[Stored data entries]
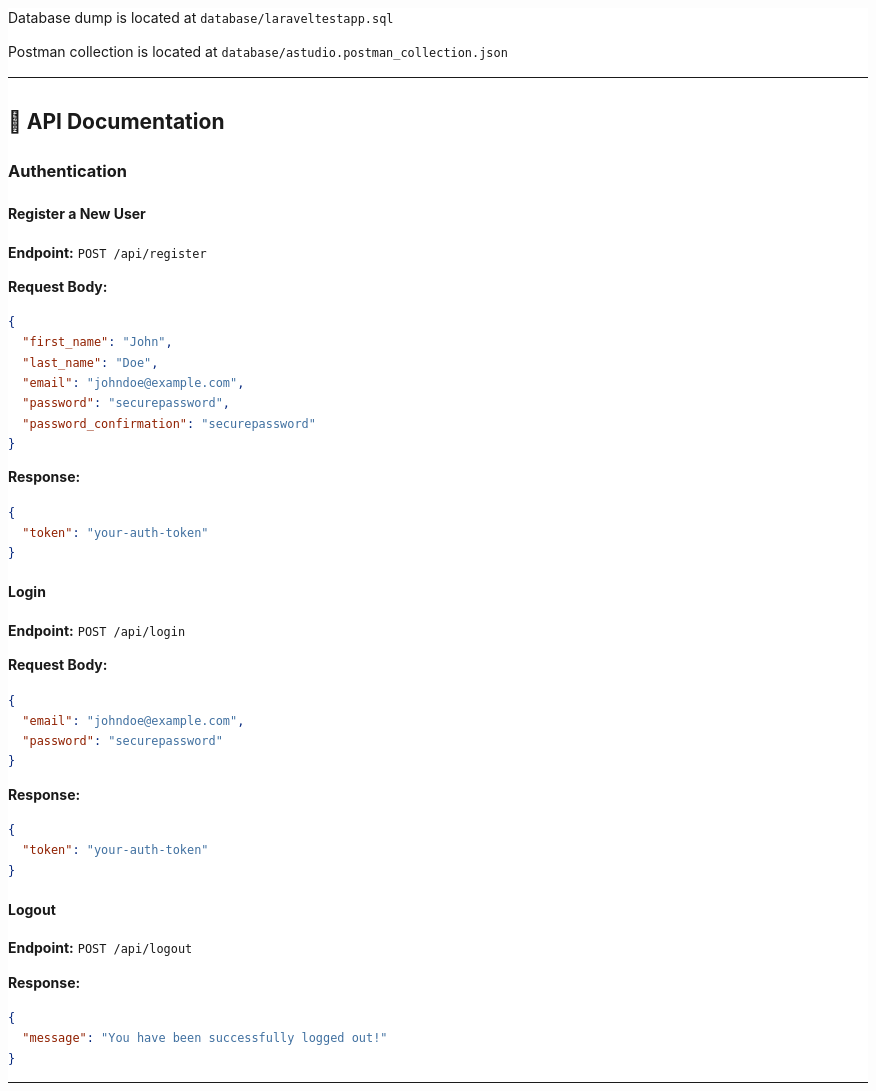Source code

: Database dump is located at `database/laraveltestapp.sql`

Postman collection is located at `database/astudio.postman_collection.json`

---

## 📖 API Documentation

### Authentication

#### Register a New User
**Endpoint:** `POST /api/register`

**Request Body:**
```json
{
  "first_name": "John",
  "last_name": "Doe",
  "email": "johndoe@example.com",
  "password": "securepassword",
  "password_confirmation": "securepassword"
}
```

**Response:**
```json
{
  "token": "your-auth-token"
}
```

#### Login
**Endpoint:** `POST /api/login`

**Request Body:**
```json
{
  "email": "johndoe@example.com",
  "password": "securepassword"
}
```

**Response:**
```json
{
  "token": "your-auth-token"
}
```

#### Logout
**Endpoint:** `POST /api/logout`

**Response:**
```json
{
  "message": "You have been successfully logged out!"
}
```

---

Your task → Show the lines from the data above that contain the string "located".

Problem solution →
: Database dump is located at `database/laraveltestapp.sql`
Postman collection is located at `database/astudio.postman_collection.json`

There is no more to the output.